* _Given passage_:
It's still important to point out that the conclusion he draws from the article he read is incorrect. –  agf Apr 14 '12 at 4:51
    
I don't disagree that the wording is vague. –  Ignacio Vazquez-Abrams Apr 14 '12 at 4:52

Because interning has already been explained, I'll only address the mutable/immutable stuff:

As assign the immutable to a variable.

When talking about what is actually happening, I wouldn't choose this wording.

We have objects (stuff that lives in memory) and means to access those objects: names (or variables), these are "bound" to an object in reference. (You could say the point to the objects)

The names/variables are independent of each other, they can happen to be bound to the same object, or to different ones. Relocating one such variable doesn't affect any others.

There is no such thing as passing by value or passing by reference. In Python, you always pass/assign "by object". When assigning or passing a variable to a function, Python never creates a copy, it always passes/assigns the very same object you already have.

Now, when you try to modify an immutable object, what happens? As already said, the object is immutable, so what happens instead is the following: Python creates a modified copy.

As for your example:

a = 10
b = a
a =20
print (b) #b still is 10

This is not related to mutability. On the first line, you bind the int object with the value 10 to the name a. On the second line, you bind the object referred to by a to the name b.

On the third line, you bind the int object with the value 20 to the name a, that does not change what the name b is bound to!

It says in this case a refers to a copy of b, not reference to b. If b is mutable, the a wiil be a reference to b

As already mentioned before, there is no such thing as references in Python. Names in Python are bound to objects. Different names (or variables) can be bound to the very same object, but there is no connection between the different names themselves. When you modify things, you modify objects, that's why all other names that are bound to that object "see the changes", well they're bound to the same object that you've modified, right?

* _Written task A_: Pull from the records the lines running from the one containing "arguments abo" through the one containing "Red Wings Announce 2026-27", inclusive, and copy them word for word. Leave the picture markers out of your answer.

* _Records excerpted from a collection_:

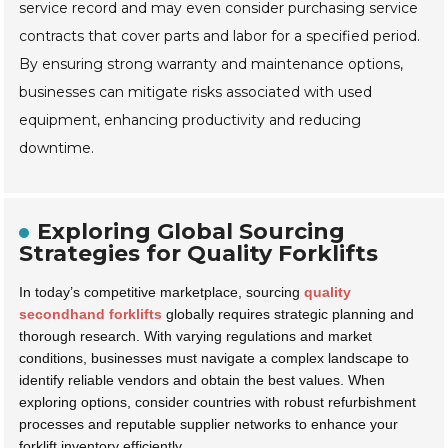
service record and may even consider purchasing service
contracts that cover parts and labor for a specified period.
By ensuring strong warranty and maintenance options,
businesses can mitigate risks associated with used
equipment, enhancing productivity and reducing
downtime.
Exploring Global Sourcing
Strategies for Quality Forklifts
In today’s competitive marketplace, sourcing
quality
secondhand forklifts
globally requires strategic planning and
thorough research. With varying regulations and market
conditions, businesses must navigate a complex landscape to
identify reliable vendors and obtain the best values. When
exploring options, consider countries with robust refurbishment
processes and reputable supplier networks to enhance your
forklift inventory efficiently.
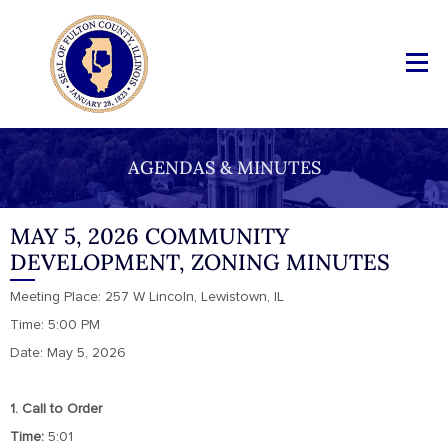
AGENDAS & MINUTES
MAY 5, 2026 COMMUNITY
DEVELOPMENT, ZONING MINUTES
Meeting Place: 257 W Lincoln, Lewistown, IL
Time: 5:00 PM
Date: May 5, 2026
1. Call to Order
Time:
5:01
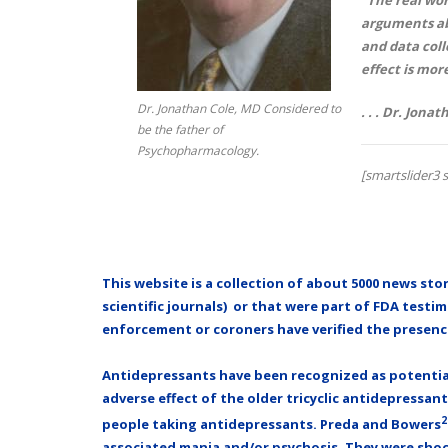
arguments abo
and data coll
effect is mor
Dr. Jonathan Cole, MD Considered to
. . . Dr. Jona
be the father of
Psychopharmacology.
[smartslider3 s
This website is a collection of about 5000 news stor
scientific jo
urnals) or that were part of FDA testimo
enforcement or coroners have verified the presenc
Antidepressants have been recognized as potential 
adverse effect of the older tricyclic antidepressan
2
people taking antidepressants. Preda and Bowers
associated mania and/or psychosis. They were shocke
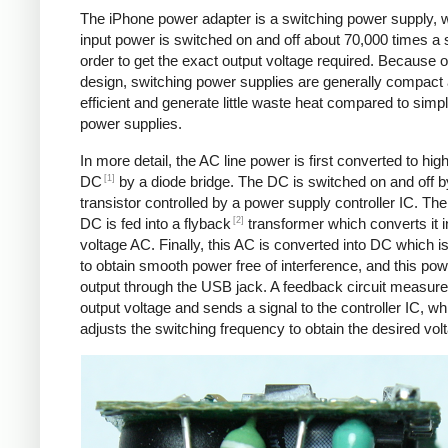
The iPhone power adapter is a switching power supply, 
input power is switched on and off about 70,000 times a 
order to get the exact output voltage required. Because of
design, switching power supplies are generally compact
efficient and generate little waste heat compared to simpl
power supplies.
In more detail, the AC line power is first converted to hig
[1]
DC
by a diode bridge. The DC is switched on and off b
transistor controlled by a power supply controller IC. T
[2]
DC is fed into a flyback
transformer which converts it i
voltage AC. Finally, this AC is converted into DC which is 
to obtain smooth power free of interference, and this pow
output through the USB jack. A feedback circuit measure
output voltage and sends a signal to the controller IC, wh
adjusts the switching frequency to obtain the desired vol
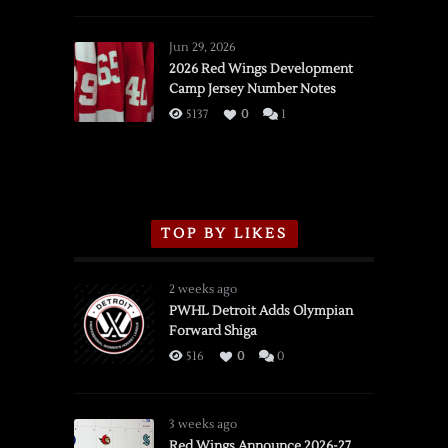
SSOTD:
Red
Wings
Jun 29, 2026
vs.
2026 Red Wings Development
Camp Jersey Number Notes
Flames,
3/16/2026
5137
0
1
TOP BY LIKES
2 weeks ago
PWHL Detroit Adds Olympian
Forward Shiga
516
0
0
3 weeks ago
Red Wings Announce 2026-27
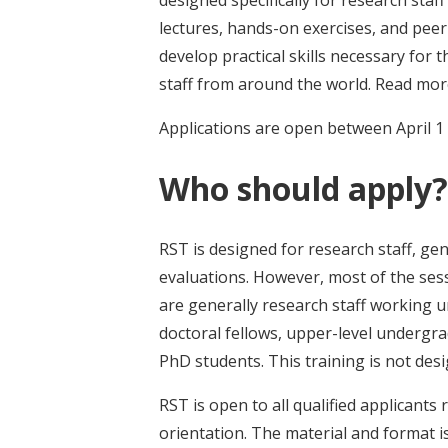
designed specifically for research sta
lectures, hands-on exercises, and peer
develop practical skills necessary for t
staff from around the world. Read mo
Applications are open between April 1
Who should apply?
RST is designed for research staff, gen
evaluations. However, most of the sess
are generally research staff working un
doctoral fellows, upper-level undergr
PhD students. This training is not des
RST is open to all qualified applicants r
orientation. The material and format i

* _Written task B_: Summarize the discussion of Python names and objects in two sentences.

* _Task solution A_:
arguments abo
and data coll
effect is mor
Dr. Jonathan Cole, MD Considered to
. . . Dr. Jona
be the father of
Psychopharmacology.
[smartslider3 s
This website is a collection of about 5000 news stor
scientific jo
urnals) or that were part of FDA testimo
enforcement or coroners have verified the presenc
Antidepressants have been recognized as potential 
adverse effect of the older tricyclic antidepressan
2
people taking antidepressants. Preda and Bowers
associated mania and/or psychosis. They were shocke
The iPhone power adapter is a switching power supply, 
input power is switched on and off about 70,000 times a 
order to get the exact output voltage required. Because of
design, switching power supplies are generally compact
efficient and generate little waste heat compared to simpl
power supplies.
In more detail, the AC line power is first converted to hig
[1]
DC
by a diode bridge. The DC is switched on and off b
transistor controlled by a power supply controller IC. T
[2]
DC is fed into a flyback
transformer which converts it i
voltage AC. Finally, this AC is converted into DC which is 
to obtain smooth power free of interference, and this pow
output through the USB jack. A feedback circuit measure
output voltage and sends a signal to the controller IC, wh
adjusts the switching frequency to obtain the desired vol
SSOTD:
Red
Wings
Jun 29, 2026
vs.
2026 Red Wings Development
Camp Jersey Number Notes
Flames,
3/16/2026
5137
0
1
TOP BY LIKES
2 weeks ago
PWHL Detroit Adds Olympian
Forward Shiga
516
0
0
3 weeks ago
Red Wings Announce 2026-27

* _Task solution B_: In Python there is no passing by value or by reference: names are bound to objects, and assigning or passing a variable never creates a copy but uses the very same object. In the example, binding a to 20 does not change what b is bound to, which is unrelated to mutability, whereas modifying an object means every name bound to that object sees the change.